→ **Study material**
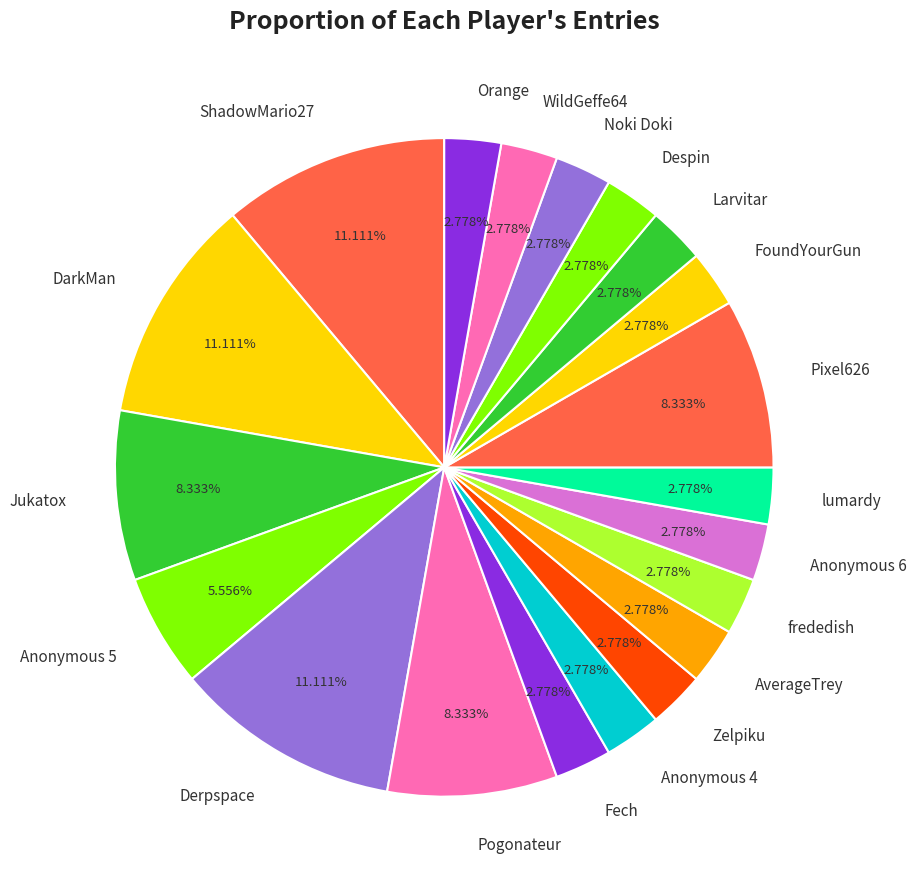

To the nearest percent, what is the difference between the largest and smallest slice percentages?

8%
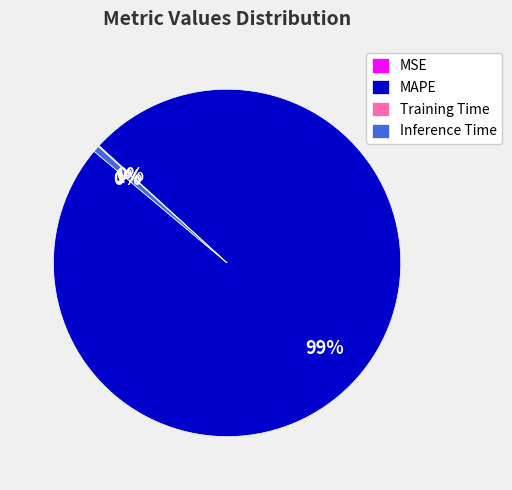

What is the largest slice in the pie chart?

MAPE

...

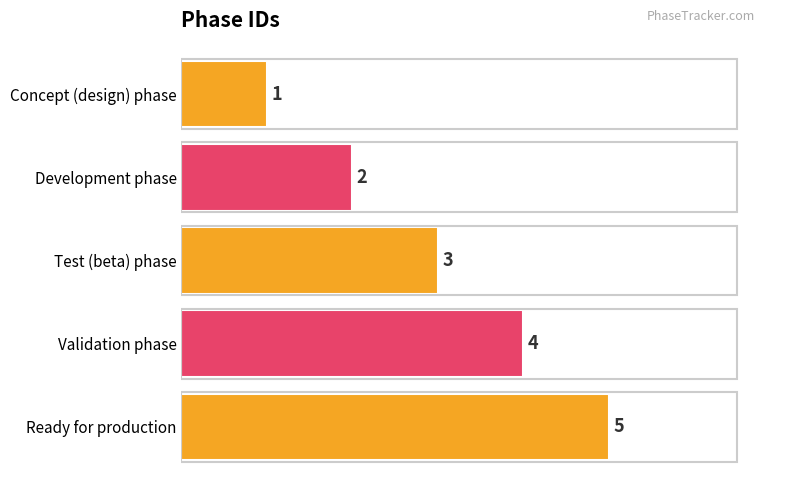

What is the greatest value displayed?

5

==

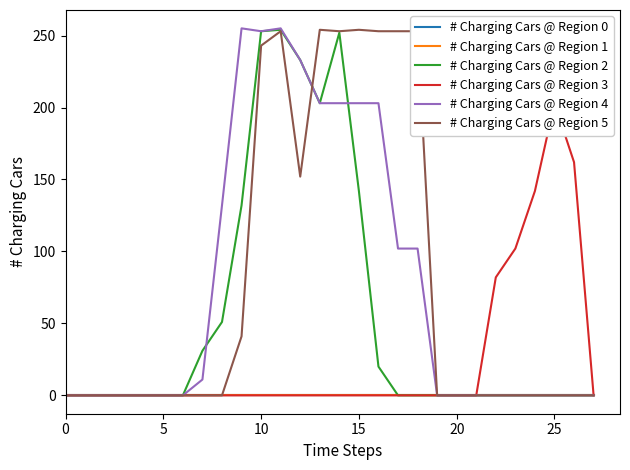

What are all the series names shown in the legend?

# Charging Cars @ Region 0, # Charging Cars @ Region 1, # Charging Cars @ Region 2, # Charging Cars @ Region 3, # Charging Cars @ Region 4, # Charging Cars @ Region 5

→ **Work required**
Find every line in the material above that contains the word "slice", and copy each of those lines.

→ **Your solution**
To the nearest percent, what is the difference between the largest and smallest slice percentages?
What is the largest slice in the pie chart?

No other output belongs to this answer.